═════ Supplied text
You are trying to get the amount of work done (per unit time).

You have correctly stated the relationship between COP and temperature:

COP = Qh/W = Th/(Th-Tc)

You are given Qh (actually dQh/dt) = 7.54MJ (per hour)

You are given Th and Tc. You just need to determine W (per hour).

AM

 

[LandOfStandar]

what is the coefficient of performance is 3.8

 

[Andrew Mason]

what is the coefficient of performance is 3.8

The question is not clear. If it is a Carnot heat pump, the COP is:

COP = Q_h/W = Q_h/(Q_h - Q_c) = T_h/(T_h - T_c)

For these temperatures, the COP is 10.9

However, the question says that the COP is 3.8. So it is not a Carnot heat pump. Work out the rate of work for both COPs and tell your prof that the question is not clear which one you are supposed to use.
══════════
• **Parts of the exercise**:
- 1) In the heat pump discussion, what COP does the Carnot formula give for the stated temperatures?
- 2) Pick up the heat pump discussion after its final sentence and write the next reply in the thread.
═════ Supplied entries
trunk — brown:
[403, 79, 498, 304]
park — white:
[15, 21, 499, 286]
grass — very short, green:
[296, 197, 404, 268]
══════════
• **Task answers**:
- 1) 10.9

- 2)
AM

 

[LandOfStandar]

the answer is 440Watt and I can not get it either way

 

[Andrew Mason]

the answer is 440Watt and I can not get it either way

440 watts is not correct. 440 watts = 440 x 3600 = 1,584,000 Joules/hour. At a COP of 3.8, this means it is pumping 6,019,000 Joules of heat per hour. At a COP of 10.9 (295/27), it would pump 30.1 MJ per hour.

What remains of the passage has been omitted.